== Fragmento de origen ==

Tuvo, tiene, dos hijos, Patricia y Daniel, y nietas, a los que adoraba. Cómo quería a su mujer y se ufanaba de tener la mejor esposa del mundo, con la que iba orgulloso a los estrenos.

Fue educado, no distante, pero sí ubicado con sus entrevistados, nunca “se mandó la parte” de ser amigo de éste/a o aquel/lla, en las entrevistas los trataba de Usted, aunque sé, por llamadas que estoy haciendo en este momento que figuras como Mercedes Carreras, Victoria Carreras, Marián Farías Gómez y otras, a las que me ha tocado la penosa tarea de avisarles, lo llamaban “Pepe” y lo querían y valoraban como a un amigo. Nunca “se la creyó”. Era, para sí mismo, un empleado más y repito, nos lideraba. Y reconocía la particularidad de cada compañero. A mí me decía: a ver “Corominas”, tengo dudas sobre esta palabra, decime la etimología. Y como cambio el color del pelo a menudo se reía diciendo “llegó la tía Peluca”. Los jóvenes ni idea de la novela en la que estaba ese personaje, cuando Andrea Del Boca tenía dientes de leche.

En el 2010, cuando murió mi padre -a mí me habían echado del diario hacía mucho tiempo-, en el velorio simplemente me dijo: “sentate, llorá, estamos acá para acompañarte a vos y a tu familia, no esperamos que seas fuerte”.

Hoy te voy a llorar Pepe. No esperás, lo sé, que sea fuerte. Te respeto y te quiero mucho.

===

#### Ejercicio propuesto A:
¿Cómo se llaman los dos hijos de Pepe según el fragmento sobre él?
#### Ejercicio propuesto B:
Por favor, copia del fragmento sobre Pepe el pasaje que empieza en las palabras "Fue educado, no" y termina después de "dientes de leche.".

== Datos proporcionados ==

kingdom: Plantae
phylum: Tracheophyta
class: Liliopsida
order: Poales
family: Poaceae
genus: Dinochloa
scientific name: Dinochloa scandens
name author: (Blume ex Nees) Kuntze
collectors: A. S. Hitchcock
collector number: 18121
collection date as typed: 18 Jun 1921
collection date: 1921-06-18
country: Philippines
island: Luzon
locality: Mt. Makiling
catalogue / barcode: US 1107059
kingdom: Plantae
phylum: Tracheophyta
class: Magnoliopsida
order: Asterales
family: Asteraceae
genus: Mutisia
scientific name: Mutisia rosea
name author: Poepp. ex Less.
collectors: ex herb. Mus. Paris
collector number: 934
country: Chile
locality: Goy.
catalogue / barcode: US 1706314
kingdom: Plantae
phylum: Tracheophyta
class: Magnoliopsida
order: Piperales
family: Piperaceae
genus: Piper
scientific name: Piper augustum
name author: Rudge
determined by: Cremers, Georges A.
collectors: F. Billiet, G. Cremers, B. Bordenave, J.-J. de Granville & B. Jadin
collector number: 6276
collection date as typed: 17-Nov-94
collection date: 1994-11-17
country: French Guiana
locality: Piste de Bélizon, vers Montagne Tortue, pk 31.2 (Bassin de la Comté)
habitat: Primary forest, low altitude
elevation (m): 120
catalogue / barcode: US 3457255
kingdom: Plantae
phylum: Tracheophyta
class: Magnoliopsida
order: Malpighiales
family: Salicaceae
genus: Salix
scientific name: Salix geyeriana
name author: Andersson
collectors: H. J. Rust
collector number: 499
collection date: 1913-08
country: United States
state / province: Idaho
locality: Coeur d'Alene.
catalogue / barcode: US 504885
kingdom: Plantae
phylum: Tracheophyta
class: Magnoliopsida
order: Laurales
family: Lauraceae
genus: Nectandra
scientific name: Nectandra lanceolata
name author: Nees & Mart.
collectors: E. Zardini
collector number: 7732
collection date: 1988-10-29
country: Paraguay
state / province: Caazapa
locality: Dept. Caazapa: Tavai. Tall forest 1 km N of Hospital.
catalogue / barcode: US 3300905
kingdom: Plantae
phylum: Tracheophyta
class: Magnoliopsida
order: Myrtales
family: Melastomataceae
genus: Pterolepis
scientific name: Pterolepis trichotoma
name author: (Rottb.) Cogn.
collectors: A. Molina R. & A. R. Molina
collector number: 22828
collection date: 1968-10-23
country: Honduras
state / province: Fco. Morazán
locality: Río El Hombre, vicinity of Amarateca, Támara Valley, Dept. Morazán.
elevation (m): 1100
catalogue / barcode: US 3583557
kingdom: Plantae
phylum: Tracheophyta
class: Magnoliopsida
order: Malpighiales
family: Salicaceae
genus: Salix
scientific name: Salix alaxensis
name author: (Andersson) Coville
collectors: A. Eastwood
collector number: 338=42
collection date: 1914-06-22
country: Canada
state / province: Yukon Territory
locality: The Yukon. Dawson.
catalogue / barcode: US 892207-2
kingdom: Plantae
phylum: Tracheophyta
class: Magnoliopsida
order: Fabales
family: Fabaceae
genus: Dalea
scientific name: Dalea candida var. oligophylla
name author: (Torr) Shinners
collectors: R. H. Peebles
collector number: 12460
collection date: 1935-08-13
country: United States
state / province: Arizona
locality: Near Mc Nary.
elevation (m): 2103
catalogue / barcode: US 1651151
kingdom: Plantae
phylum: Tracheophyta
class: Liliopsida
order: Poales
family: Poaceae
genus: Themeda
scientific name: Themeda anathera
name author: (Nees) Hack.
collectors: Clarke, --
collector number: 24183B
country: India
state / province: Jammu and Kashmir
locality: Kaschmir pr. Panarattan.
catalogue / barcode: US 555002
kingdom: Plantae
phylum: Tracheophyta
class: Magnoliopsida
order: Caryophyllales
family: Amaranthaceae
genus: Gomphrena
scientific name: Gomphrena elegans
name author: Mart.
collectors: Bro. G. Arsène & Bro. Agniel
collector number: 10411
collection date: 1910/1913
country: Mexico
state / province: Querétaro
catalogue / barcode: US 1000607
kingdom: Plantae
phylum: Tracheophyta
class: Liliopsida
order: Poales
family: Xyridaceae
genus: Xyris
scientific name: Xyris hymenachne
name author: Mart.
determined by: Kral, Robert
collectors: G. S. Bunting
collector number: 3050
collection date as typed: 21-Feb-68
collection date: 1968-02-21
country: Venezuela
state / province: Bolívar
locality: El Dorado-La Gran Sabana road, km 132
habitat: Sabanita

===

#### Respuesta A:
Patricia y Daniel.

#### Respuesta B:
Fue educado, no distante, pero sí ubicado con sus entrevistados, nunca “se mandó la parte” de ser amigo de éste/a o aquel/lla, en las entrevistas los trataba de Usted, aunque sé, por llamadas que estoy haciendo en este momento que figuras como Mercedes Carreras, Victoria Carreras, Marián Farías Gómez y otras, a las que me ha tocado la penosa tarea de avisarles, lo llamaban “Pepe” y lo querían y valoraban como a un amigo. Nunca “se la creyó”. Era, para sí mismo, un empleado más y repito, nos lideraba. Y reconocía la particularidad de cada compañero. A mí me decía: a ver “Corominas”, tengo dudas sobre esta palabra, decime la etimología. Y como cambio el color del pelo a menudo se reía diciendo “llegó la tía Peluca”. Los jóvenes ni idea de la novela en la que estaba ese personaje, cuando Andrea Del Boca tenía dientes de leche.